Abstract
A 61-year-old man treated with an autologous transplant for multiple myeloma was incidentally found to have a high level of BCR-ABL fusion gene-positive cells in his bone marrow. We describe the clinical decision-making process that led us to initiate therapy with imatinib, despite the absence of any clinical evidence of chronic myelogenous leukemia or other BCR-ABL associated hematologic malignancy.
A 60-year-old male was referred with a recent diagnosis of multiple myeloma. He presented at an outside institution with severe low back pain due to pathologic compression fractures of the thoracic spine treated with T12 vertebroplasty and T11 kyphoplasty. Workup at our institution demonstrated an IgA kappa monoclonal protein (M-spike) of 1.83 grams/dL. Bone marrow examination showed that 25% of the marrow cellularity consisted of plasma cells. Cytogenetic analysis was not performed. Blood studies showed: total calcium, 10.7 mg/dL; hemoglobin, 12.4 gm/dL; hematocrit, 33.7%; albumin, 3.6 gm/dL; and β2 microglobulin, 5.3 μg/mL. His 24-hour urine electrophoresis showed a total protein of 23.2 mg in 24 hours. The kappa free light chain was 69.7 mg/L, the lambda free light chain was 2.25 mg/L, and the kappa/lambda ratio was 31 (normal 0.26–1.65). Radiologic studies revealed diffuse osteopenia and lytic lesions in the humeri and the pelvic bones.
This patient with newly diagnosed IgA K light chain multiple myeloma (ISS II, Durie-Salmon Staging III disease) was started on thalidomide and dexamethasone, to which bortezomib was subsequently added. The bone disease was treated with zoledronate and a repeat vertebroplasty, which ameliorated the patient’s back pain. He developed a mild peripheral neuropathy, but otherwise tolerated treatment well.

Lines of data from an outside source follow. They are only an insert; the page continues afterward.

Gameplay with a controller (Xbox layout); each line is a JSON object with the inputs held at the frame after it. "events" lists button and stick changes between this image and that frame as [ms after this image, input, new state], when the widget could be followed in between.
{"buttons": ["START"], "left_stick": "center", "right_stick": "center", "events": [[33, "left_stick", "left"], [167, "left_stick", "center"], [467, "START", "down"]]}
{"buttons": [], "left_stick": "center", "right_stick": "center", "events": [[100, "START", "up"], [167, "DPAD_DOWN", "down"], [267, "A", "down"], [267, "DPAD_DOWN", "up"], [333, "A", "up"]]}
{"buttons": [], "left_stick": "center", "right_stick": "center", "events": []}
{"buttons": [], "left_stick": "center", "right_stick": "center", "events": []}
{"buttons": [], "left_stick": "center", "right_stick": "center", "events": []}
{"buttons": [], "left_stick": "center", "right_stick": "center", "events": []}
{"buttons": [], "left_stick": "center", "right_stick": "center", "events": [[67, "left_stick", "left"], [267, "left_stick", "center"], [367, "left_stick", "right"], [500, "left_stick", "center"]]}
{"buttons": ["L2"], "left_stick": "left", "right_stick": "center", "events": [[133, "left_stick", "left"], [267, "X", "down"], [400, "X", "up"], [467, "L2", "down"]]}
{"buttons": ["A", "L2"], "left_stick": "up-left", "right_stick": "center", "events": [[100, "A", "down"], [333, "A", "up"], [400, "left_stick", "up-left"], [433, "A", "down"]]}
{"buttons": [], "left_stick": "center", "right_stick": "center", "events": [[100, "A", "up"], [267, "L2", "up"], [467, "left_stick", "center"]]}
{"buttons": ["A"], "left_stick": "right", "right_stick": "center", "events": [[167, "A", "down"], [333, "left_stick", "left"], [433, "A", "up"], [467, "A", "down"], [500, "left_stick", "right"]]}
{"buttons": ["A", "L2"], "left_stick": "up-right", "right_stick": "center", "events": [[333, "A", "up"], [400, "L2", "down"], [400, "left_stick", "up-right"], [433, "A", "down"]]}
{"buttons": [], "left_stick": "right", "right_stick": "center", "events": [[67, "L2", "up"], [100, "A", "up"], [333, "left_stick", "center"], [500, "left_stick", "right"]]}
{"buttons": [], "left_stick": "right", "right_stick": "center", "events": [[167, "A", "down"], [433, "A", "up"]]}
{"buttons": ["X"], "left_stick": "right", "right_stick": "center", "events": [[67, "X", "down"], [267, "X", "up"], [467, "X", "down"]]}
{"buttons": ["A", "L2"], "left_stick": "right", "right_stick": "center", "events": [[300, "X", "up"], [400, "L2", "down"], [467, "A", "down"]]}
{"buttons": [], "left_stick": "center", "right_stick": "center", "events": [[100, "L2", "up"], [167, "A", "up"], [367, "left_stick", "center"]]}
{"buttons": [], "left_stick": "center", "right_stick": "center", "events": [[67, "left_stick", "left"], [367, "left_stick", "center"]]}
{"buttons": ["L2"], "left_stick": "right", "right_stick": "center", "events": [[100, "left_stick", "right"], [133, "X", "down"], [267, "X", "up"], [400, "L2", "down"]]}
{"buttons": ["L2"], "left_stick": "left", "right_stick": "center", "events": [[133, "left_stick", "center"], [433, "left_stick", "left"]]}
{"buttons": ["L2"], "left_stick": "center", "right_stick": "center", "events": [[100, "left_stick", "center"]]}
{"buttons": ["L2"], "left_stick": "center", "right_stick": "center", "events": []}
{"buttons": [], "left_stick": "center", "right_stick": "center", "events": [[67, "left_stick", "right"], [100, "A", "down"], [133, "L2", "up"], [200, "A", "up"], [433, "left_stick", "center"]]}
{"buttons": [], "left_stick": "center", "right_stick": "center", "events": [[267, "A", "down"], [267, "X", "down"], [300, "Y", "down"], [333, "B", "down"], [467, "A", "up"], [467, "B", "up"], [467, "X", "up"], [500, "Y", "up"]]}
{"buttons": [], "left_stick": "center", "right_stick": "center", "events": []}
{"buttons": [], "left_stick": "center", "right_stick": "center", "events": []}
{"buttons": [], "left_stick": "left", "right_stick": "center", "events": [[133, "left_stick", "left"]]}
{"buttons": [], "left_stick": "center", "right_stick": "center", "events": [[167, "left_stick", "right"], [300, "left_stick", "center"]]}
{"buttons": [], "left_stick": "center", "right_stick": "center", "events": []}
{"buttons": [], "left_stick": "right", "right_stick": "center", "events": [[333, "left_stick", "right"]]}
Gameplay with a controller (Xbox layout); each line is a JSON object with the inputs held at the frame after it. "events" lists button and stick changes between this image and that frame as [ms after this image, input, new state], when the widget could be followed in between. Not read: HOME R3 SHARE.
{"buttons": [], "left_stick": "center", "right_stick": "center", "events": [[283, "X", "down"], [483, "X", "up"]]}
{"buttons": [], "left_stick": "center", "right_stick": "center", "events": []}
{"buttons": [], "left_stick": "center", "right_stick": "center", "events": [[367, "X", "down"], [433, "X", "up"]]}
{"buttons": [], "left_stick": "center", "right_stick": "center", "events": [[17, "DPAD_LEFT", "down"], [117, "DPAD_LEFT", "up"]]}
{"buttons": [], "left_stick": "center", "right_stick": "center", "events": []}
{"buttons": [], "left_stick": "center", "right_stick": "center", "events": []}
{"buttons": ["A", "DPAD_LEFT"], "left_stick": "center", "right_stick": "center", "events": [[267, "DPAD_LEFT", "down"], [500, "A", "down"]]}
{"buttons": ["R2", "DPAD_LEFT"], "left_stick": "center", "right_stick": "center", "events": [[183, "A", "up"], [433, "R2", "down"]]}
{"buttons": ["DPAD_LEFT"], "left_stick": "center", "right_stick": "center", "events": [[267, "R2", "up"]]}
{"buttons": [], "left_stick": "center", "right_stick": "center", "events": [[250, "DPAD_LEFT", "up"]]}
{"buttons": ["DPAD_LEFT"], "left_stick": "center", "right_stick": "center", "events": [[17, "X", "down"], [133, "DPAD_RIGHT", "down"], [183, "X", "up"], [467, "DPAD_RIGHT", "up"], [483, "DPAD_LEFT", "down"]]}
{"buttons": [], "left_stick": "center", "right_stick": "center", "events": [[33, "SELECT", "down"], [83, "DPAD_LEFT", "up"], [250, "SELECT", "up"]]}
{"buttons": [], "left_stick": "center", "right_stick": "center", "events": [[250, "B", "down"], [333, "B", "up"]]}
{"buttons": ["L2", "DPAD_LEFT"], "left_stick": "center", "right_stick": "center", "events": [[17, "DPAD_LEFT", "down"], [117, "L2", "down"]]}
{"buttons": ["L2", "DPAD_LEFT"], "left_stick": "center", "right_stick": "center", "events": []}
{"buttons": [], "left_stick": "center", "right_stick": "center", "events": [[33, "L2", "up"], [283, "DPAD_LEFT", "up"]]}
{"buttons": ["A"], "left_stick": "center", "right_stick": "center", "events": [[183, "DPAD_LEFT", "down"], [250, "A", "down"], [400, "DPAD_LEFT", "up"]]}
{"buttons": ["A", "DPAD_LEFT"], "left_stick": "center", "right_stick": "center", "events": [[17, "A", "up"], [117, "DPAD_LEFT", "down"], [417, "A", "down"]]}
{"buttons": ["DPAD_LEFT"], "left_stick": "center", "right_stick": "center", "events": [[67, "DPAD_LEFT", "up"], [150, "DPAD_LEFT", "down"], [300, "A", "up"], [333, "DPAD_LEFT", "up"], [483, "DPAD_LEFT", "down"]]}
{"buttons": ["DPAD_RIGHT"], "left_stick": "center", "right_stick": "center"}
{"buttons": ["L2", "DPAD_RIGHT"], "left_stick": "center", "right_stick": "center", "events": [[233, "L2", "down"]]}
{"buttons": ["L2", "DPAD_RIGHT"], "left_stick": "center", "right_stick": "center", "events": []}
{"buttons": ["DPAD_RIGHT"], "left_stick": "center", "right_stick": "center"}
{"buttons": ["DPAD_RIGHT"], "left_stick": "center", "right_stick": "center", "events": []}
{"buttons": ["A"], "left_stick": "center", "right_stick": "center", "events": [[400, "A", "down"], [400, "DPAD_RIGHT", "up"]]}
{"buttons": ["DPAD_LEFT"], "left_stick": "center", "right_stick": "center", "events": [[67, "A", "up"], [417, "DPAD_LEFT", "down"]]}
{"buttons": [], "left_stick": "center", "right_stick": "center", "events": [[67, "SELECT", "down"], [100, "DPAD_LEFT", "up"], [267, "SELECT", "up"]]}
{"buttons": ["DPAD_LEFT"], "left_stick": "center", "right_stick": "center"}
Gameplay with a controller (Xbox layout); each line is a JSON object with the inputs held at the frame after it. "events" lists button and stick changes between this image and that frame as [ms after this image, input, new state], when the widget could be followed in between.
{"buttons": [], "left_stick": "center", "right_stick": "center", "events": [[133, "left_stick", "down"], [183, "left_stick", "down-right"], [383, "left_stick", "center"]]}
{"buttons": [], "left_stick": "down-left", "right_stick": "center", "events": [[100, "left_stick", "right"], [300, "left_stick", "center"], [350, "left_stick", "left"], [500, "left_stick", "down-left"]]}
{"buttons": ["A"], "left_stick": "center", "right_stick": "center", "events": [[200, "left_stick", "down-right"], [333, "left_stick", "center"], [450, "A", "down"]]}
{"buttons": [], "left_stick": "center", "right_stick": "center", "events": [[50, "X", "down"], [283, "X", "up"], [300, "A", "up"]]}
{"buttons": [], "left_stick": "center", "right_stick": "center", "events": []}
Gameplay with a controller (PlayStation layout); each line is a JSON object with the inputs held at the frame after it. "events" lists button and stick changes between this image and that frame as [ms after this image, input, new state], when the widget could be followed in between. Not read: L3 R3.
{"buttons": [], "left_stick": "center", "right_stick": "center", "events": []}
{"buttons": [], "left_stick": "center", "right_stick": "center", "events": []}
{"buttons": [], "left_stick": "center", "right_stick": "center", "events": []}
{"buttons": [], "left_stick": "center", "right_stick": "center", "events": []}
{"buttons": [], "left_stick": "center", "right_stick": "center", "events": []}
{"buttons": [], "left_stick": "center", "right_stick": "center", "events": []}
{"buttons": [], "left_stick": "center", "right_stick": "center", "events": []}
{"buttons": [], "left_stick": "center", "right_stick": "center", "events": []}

After four cycles of therapy, serum protein electrophoresis and immunofixation failed to detect a paraprotein, and bone marrow examination failed to identify a clonal CD138-positive plasma cell population by either immunohistochemistry or flow cytometry. Cytogenetic analysis was normal.
Six months following presentation the patient underwent autologous transplantation after conditioning with melphalan (200mg/m2) using stem cells obtained by mobilization with cyclophosphamide. The immediate post-transplantation course was uneventful. His only complaints were related to frequent upper respiratory and sinus infections, which responded well to levofloxacin. Monthly treatment with zoledronate was continued. Immunofixation studies performed 4, 8, and 10 months post-transplantation failed to detect a paraprotein, but did reveal low IgA levels ranging from 29 to 62 mg/dL. CBCs performed 4, 8, and 10 months post-transplantation showed stable peripheral blood counts. During this time interval, the WBC ranged from 4.1 to 6.0 x 103/μl, the hemoglobin level from 11.4 to 13.1 gm/dl, the hematocrit from 31.9% to 37.7%, and the platelet count from 126 to 139 x 103/μl. Other laboratory studies were within normal limits.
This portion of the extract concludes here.